| Exercise prompt |
Give again, unchanged, the line that contains "Пряжки металлические" together with every line that follows it until the entries end.

| Record extracts |
>>>>
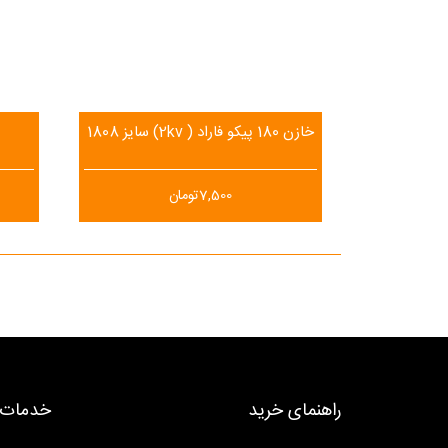
خازن 180 پیکو فاراد ( 2kv) سایز 1808
7,500
تومان
راهنمای خرید
خدمات 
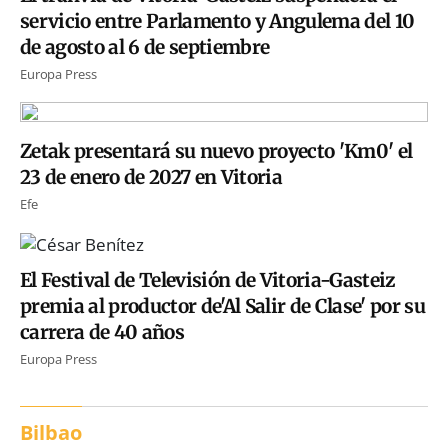
servicio entre Parlamento y Angulema del 10
de agosto al 6 de septiembre
Europa Press
Zetak presentará su nuevo proyecto 'Km0' el
23 de enero de 2027 en Vitoria
Efe
El Festival de Televisión de Vitoria-Gasteiz
premia al productor de'Al Salir de Clase' por su
carrera de 40 años
Europa Press
Bilbao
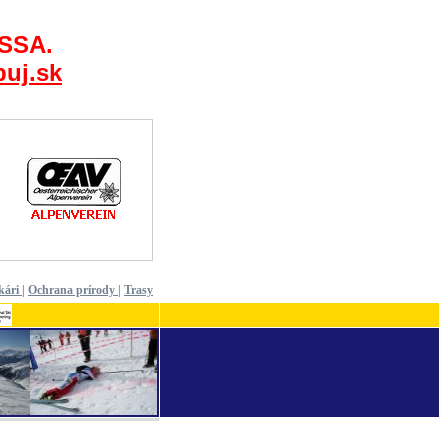
 SSA.
uj.sk
kári
|
Ochrana prírody
|
Trasy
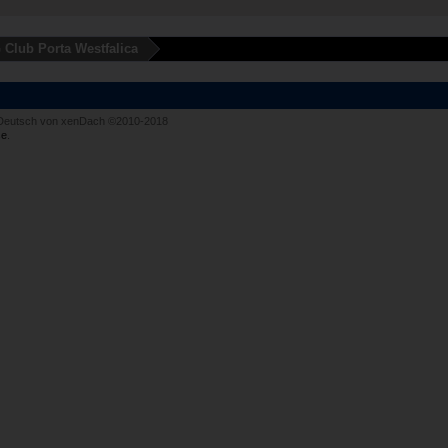
 Club Porta Westfalica
Deutsch von xenDach
©2010-2018
e
.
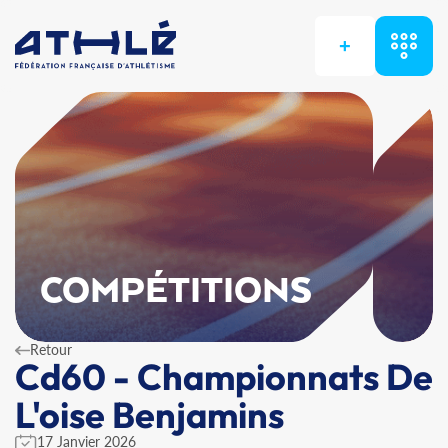
+
COMPÉTITIONS
Retour
Cd60 - Championnats De
L'oise Benjamins
17 Janvier 2026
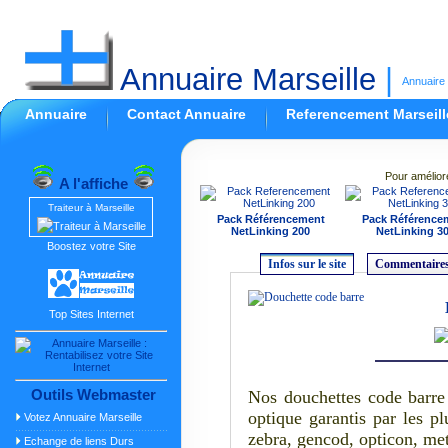
Annuaire Marseille
|
Annuaire 
Annuaire
Contact Annuaire
Referencement Marseill
Pour amélior
A l'affiche
Traiteur à Marseille
Pack Référencement
Pack Référence
NetLinking 200
NetLinking 3
Boostez votre Site
Infos sur le site
Commentaires
Top Sites Internet
Outils Webmaster
Nos douchettes code barre 
optique garantis par les p
Votez Annuaire Marseille
zebra, gencod, opticon, me
Echange de liens Durs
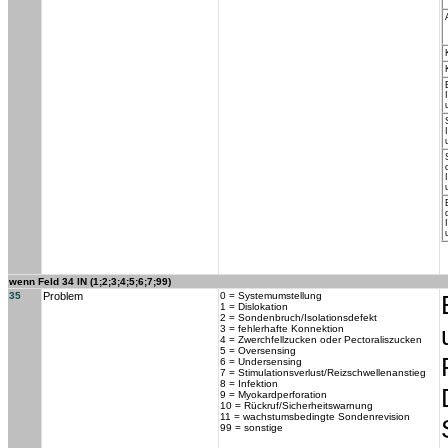
wenn Feld 34 IN (1;2;3;4;5;6;7;99)
35
Problem
0 = Systemumstellung
1 = Dislokation
2 = Sondenbruch/Isolationsdefekt
3 = fehlerhafte Konnektion
4 = Zwerchfellzucken oder Pectoraliszucken
5 = Oversensing
6 = Undersensing
7 = Stimulationsverlust/Reizschwellenanstieg
8 = Infektion
9 = Myokardperforation
10 = Rückruf/Sicherheitswarnung
11 = wachstumsbedingte Sondenrevision
99 = sonstige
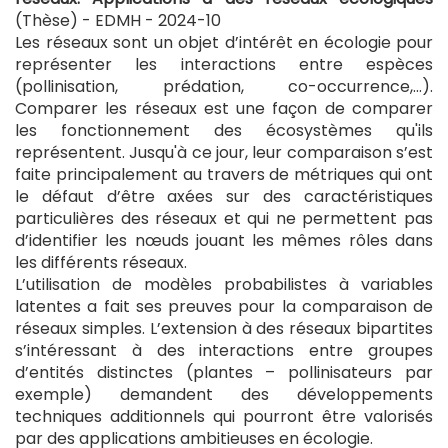
(Thèse) - EDMH -
2024-10
Les réseaux sont un objet d’intérêt en écologie pour
représenter les interactions entre espèces
(pollinisation, prédation, co-occurrence,...).
Comparer les réseaux est une façon de comparer
les fonctionnement des écosystèmes qu'ils
représentent. Jusqu'à ce jour, leur comparaison s’est
faite principalement au travers de métriques qui ont
le défaut d’être axées sur des caractéristiques
particulières des réseaux et qui ne permettent pas
d’identifier les nœuds jouant les mêmes rôles dans
les différents réseaux.
L’utilisation de modèles probabilistes à variables
latentes a fait ses preuves pour la comparaison de
réseaux simples. L’extension à des réseaux bipartites
s’intéressant à des interactions entre groupes
d’entités distinctes (plantes – pollinisateurs par
exemple) demandent des développements
techniques additionnels qui pourront être valorisés
par des applications ambitieuses en écologie.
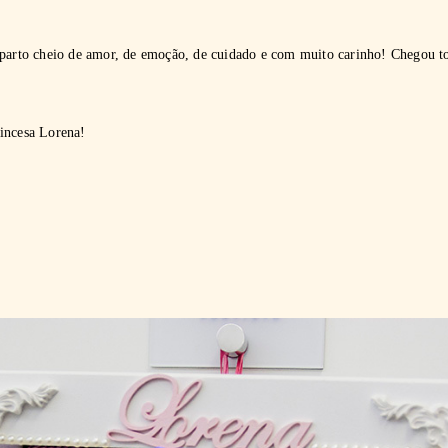
 parto cheio de amor, de emoção, de cuidado e com muito carinho! Chegou t
incesa Lorena!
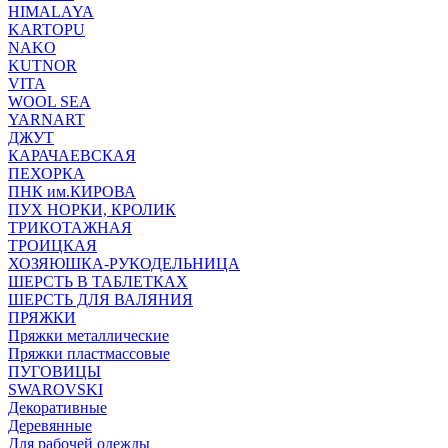
HIMALAYA
KARTOPU
NAKO
KUTNOR
VITA
WOOL SEA
YARNART
ДЖУТ
КАРАЧАЕВСКАЯ
ПЕХОРКА
ПНК им.КИРОВА
ПУХ НОРКИ, КРОЛИК
ТРИКОТАЖНАЯ
ТРОИЦКАЯ
ХОЗЯЮШКА-РУКОДЕЛЬНИЦА
ШЕРСТЬ В ТАБЛЕТКАХ
ШЕРСТЬ ДЛЯ ВАЛЯНИЯ
ПРЯЖКИ
Пряжки металлические
Пряжки пластмассовые
ПУГОВИЦЫ
SWAROVSKI
Декоративные
Деревянные
Для рабочей одежды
<<<<
| Exercise output |
Пряжки металлические
Пряжки пластмассовые
ПУГОВИЦЫ
SWAROVSKI
Декоративные
Деревянные
Для рабочей одежды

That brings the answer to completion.